** Text excerpt **
Segment Open

At 5 ft 9 and 185 lbs (1.75 m, 85 kg), Fletcher was below average height for an MLB player. He was regarded as a contact hitter that accrued many of his hits from low-exit velocity bloop hits. Similar to Angels Hall of Famer Vladimir Guerrero, Fletcher was known for making contact with pitches outside of the strike zone, including an instance in 2020 where he hit a pitch above his head for a double. Fletcher posted the third-lowest average exit velocity in MLB in both 2019 and 2021 at 83.8 and 82.3 miles per hour (134.9 and 132.4 kilometers per hour) respectively.

Fletcher began his major league career as a utility player, having played at every defensive position except catcher, first base, and center fielder through his first three seasons with the Angels. When two of the Angels' catchers were placed on the injured list in 2019, Fletcher was named as the team's emergency catcher and worked with catching coach José Molina in preparation for the temporary role. With the trade of Tommy La Stella in the 2020 season, Fletcher was moved from the utility role and became the team's starting second baseman in 2021 and the starting shortstop in 2022.

Segment Closed

** Records from a data source **
Segment Open

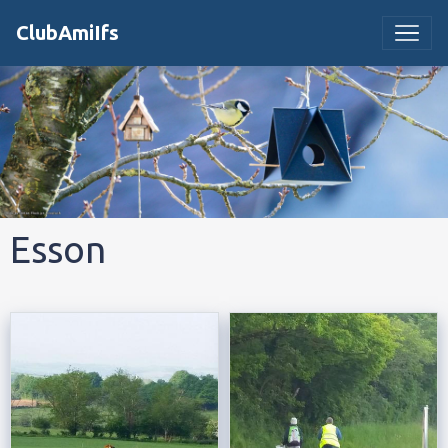
ClubAmiIfs
Esson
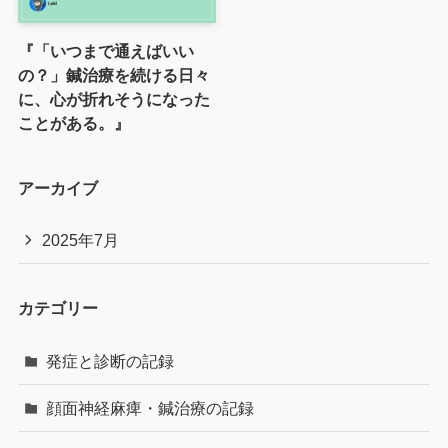
『「いつまで通えばいい
の？」鍼治療を続ける日々
に、心が折れそうになった
ことがある。』
アーカイブ
2025年7月
カテゴリー
発症と診断の記録
顔面神経麻痺・鍼治療の記録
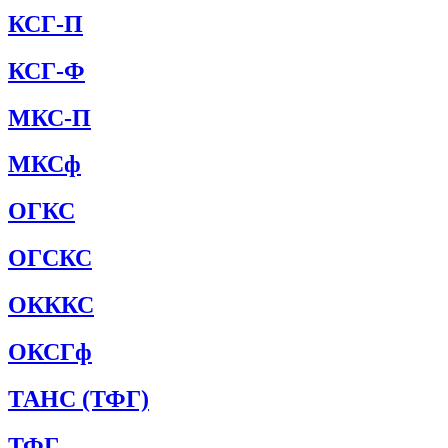
КСГ-П
КСГ-Ф
МКС-П
МКСф
ОГКС
ОГСКС
ОКККС
ОКСГф
ТАНС (ТФГ)
ТФГ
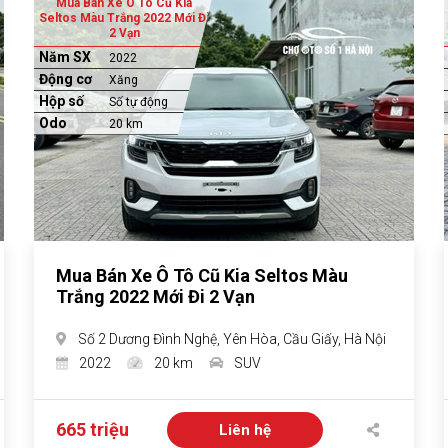
Mua Bán Xe Ô Tô Cũ Kia
Seltos Màu Trắng 2022 Mới Đi
2 Vạn
Năm SX
2022
Động cơ
Xăng
Hộp số
Số tự động
Odo
20 km
Mua Bán Xe Ô Tô Cũ Kia Seltos Màu
Trắng 2022 Mới Đi 2 Vạn
Số 2 Dương Đình Nghệ, Yên Hòa, Cầu Giấy, Hà Nội
2022
20 km
SUV
665 triệu
Liên hệ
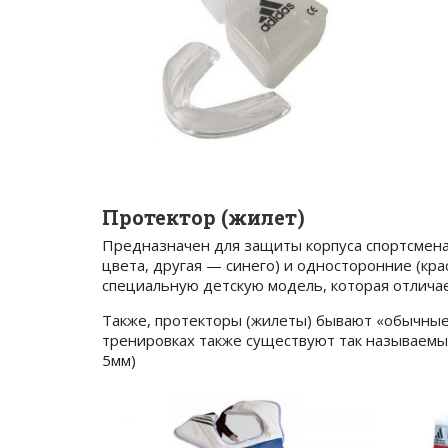
Протектор (жилет)
Предназначен для защиты корпуса спортсмена 
цвета, другая — синего) и односторонние (крас
специальную детскую модель, которая отличае
Также, протекторы (жилеты) бывают «обычные
тренировках также существуют так называемые
5мм)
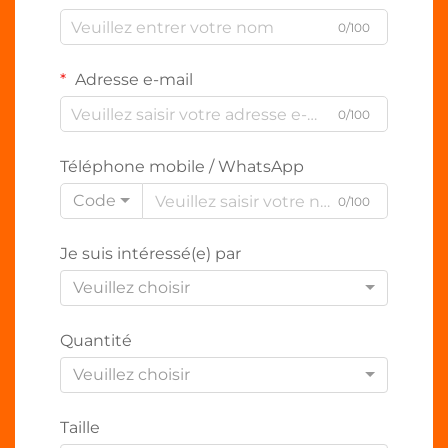
0/100
Adresse e-mail
0/100
Téléphone mobile / WhatsApp
Code
0/100
Je suis intéressé(e) par
Veuillez choisir
Quantité
Veuillez choisir
Taille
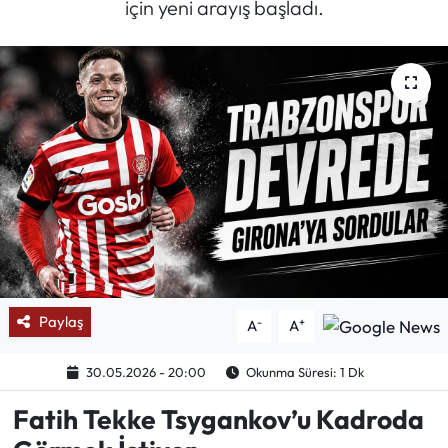
için yeni arayış başladı.
Mektup Galeri
Röportaj
Manşet
Köşe Yazıları
Karikatür Galeri
BIK
Paylaş
-
+
A
A
ASTROLOJİ
30.05.2026 - 20:00
Okunma Süresi: 1 Dk
Spor Yazıları
Fatih Tekke Tsygankov’u Kadroda
Mektup Galeri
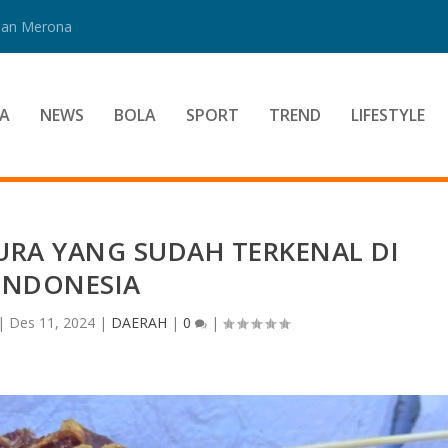
 Dan Merona
A
NEWS
BOLA
SPORT
TREND
LIFESTYLE
RA YANG SUDAH TERKENAL DI
INDONESIA
|
Des 11, 2024
|
DAERAH
|
0
|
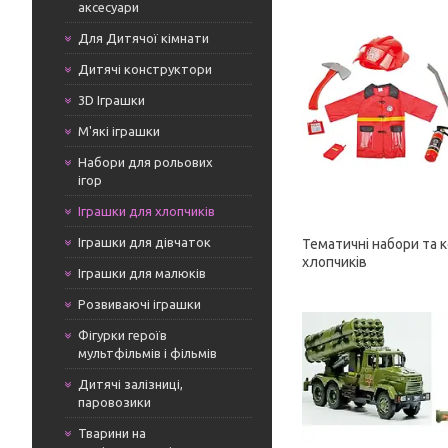
аксесуари
Для Дитячої кімнати
Дитячі конструктори
3D Іграшки
М'які іграшки
Набори для рольових
ігор
Іграшки для хлопчиків
Іграшки для дівчаток
Тематичні набори та 
хлопчиків
Іграшки для малюків
Розвиваючі іграшки
Фігурки героїв
мультфільмів і фільмів
Дитячі залізниці,
паровозики
Тварини на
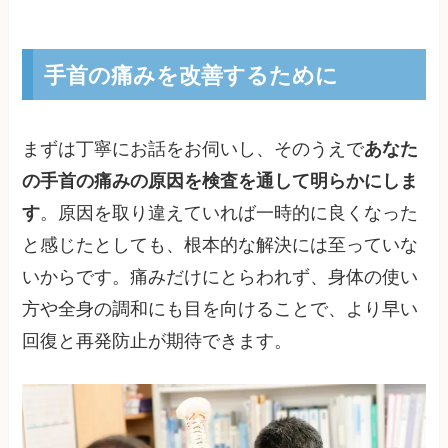
手首の痛みを改善するために
まずは丁寧にお話をお伺いし、そのうえで
あなた
の手首の痛みの原因を検査を通して明らかにしま
す
。原因を取り違えていれば一時的に良くなった
と感じたとしても、根本的な解決には至っていな
いからです。痛みだけにとらわれず、身体の使い
方や全身の調和にも目を向けることで、より早い
回復と再発防止が期待できます。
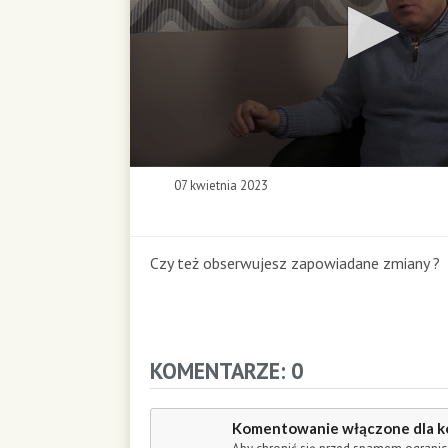
0
07 kwietnia 2023
s
e
c
o
Czy też obserwujesz zapowiadane zmiany ?
n
d
s
o
f
KOMENTARZE: 0
0
s
e
Komentowanie włączone dla k
c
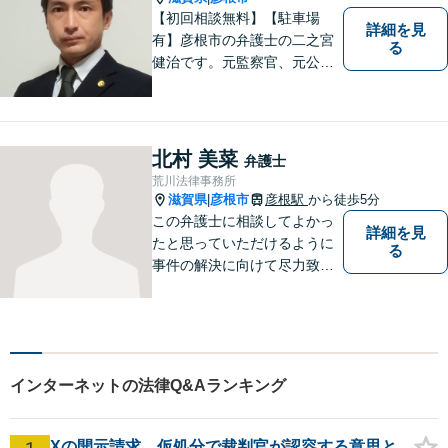
い。
【初回相談無料】【駐車場
詳細を見
有】彦根市の弁護士の二之宮
る
健治です。元監察官、元公務
員の経歴を活かし、皆様のト
ラブル解決をしっかりサポー
トいたします。
北村 美菜
弁護士
荒川法律事務所
滋賀県
彦根市
彦根駅
から徒歩5分
|
この弁護士に相談してよかっ
詳細を見
たと思っていただけるように
る
事件の解決に向けて尽力致し
ます。
インターネットの法律Q&Aランキング
Xの開示請求、仮処分で裁判官が認容する意思と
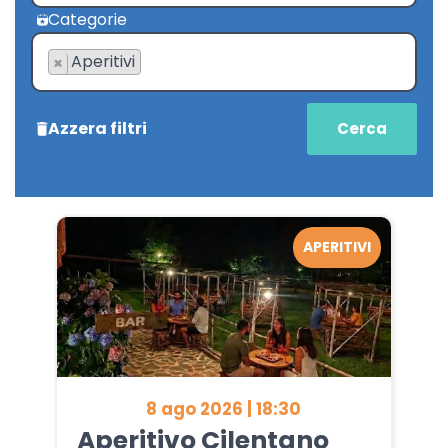
Categorie
Aperitivi
×
Azzera filtri
APERITIVI
8 ago 2026 | 18:30
Aperitivo Cilentano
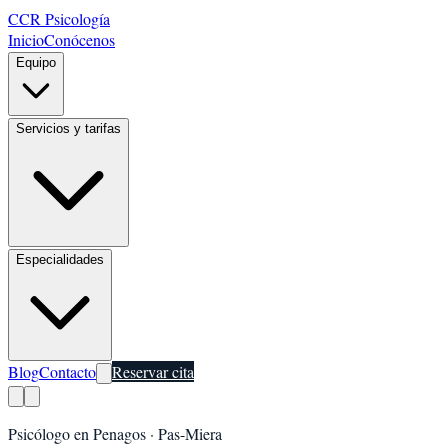
CCR Psicología
Inicio
Conócenos
Equipo
Servicios y tarifas
Especialidades
Blog
Contacto
Reservar cita
Psicólogo en
Penagos
·
Pas-Miera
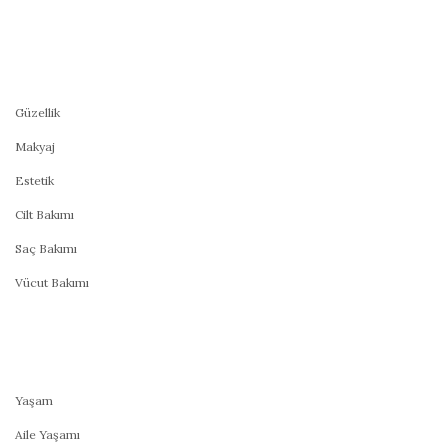
Güzellik
Makyaj
Estetik
Cilt Bakımı
Saç Bakımı
Vücut Bakımı
Yaşam
Aile Yaşamı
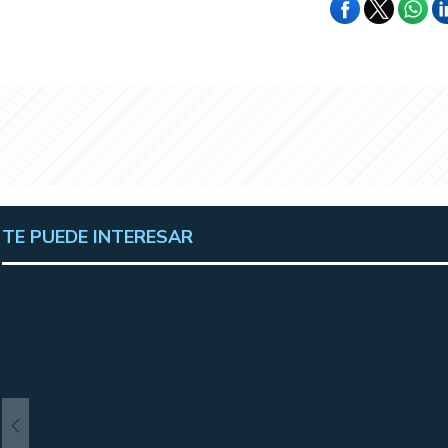
TE PUEDE INTERESAR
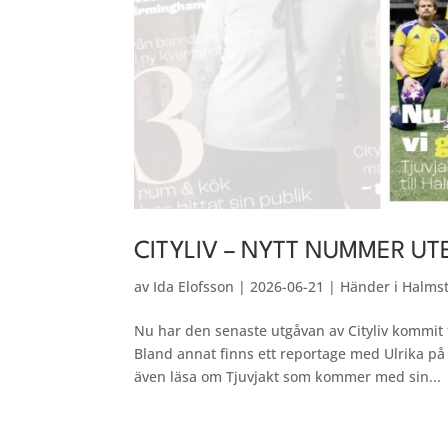
CITYLIV – NYTT NUMMER UT
av
Ida Elofsson
|
2026-06-21
|
Händer i Halms
Nu har den senaste utgåvan av Cityliv kommit t
Bland annat finns ett reportage med Ulrika 
även läsa om Tjuvjakt som kommer med sin...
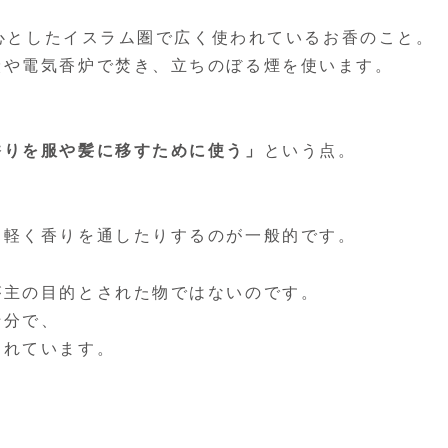
中心としたイスラム圏で広く使われているお香のこと。
炭や電気香炉で焚き、立ちのぼる煙を使います。
香りを服や髪に移すために使う」
という点。
に軽く香りを通したりするのが一般的です。
が主の目的とされた物ではないのです。
十分で、
われています。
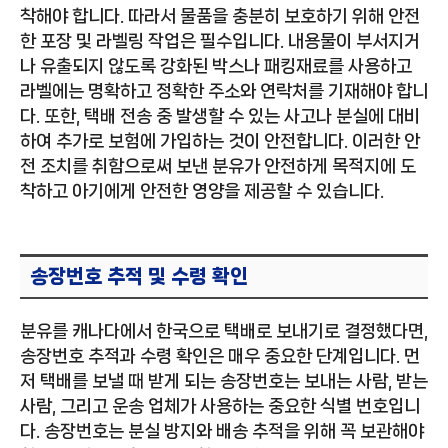
착해야 합니다. 따라서 물품을 충분히 보호하기 위해 안전
한 포장 및 라벨링 작업은 필수입니다. 내용물이 부서지거
나 유출되지 않도록 강화된 박스나 패킹재료를 사용하고
라벨에는 명확하고 정확한 주소와 연락처를 기재해야 합니
다. 또한, 택배 전송 중 발생할 수 있는 사고나 분실에 대비
하여 추가로 보험에 가입하는 것이 안전합니다. 이러한 안
전 조치를 취함으로써 보낸 분유가 안전하게 목적지에 도
착하고 아기에게 안전한 영양을 제공할 수 있습니다.
송장번호 추적 및 수령 확인
분유를 캐나다에서 한국으로 택배로 보내기로 결정했다면,
송장번호 추적과 수령 확인은 매우 중요한 단계입니다. 먼
저 택배를 보낼 때 받게 되는 송장번호는 보내는 사람, 받는
사람, 그리고 운송 업체가 사용하는 중요한 식별 번호입니
다. 송장번호는 분실 방지와 배송 추적을 위해 꼭 보관해야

Segment Closed

** Exercise details **
In the text about Fletcher, write out everything from "At 5 ft 9 and" down to "per hour) respectively.". The rows have nothing to do with this.

** Answer box **
At 5 ft 9 and 185 lbs (1.75 m, 85 kg), Fletcher was below average height for an MLB player. He was regarded as a contact hitter that accrued many of his hits from low-exit velocity bloop hits. Similar to Angels Hall of Famer Vladimir Guerrero, Fletcher was known for making contact with pitches outside of the strike zone, including an instance in 2020 where he hit a pitch above his head for a double. Fletcher posted the third-lowest average exit velocity in MLB in both 2019 and 2021 at 83.8 and 82.3 miles per hour (134.9 and 132.4 kilometers per hour) respectively.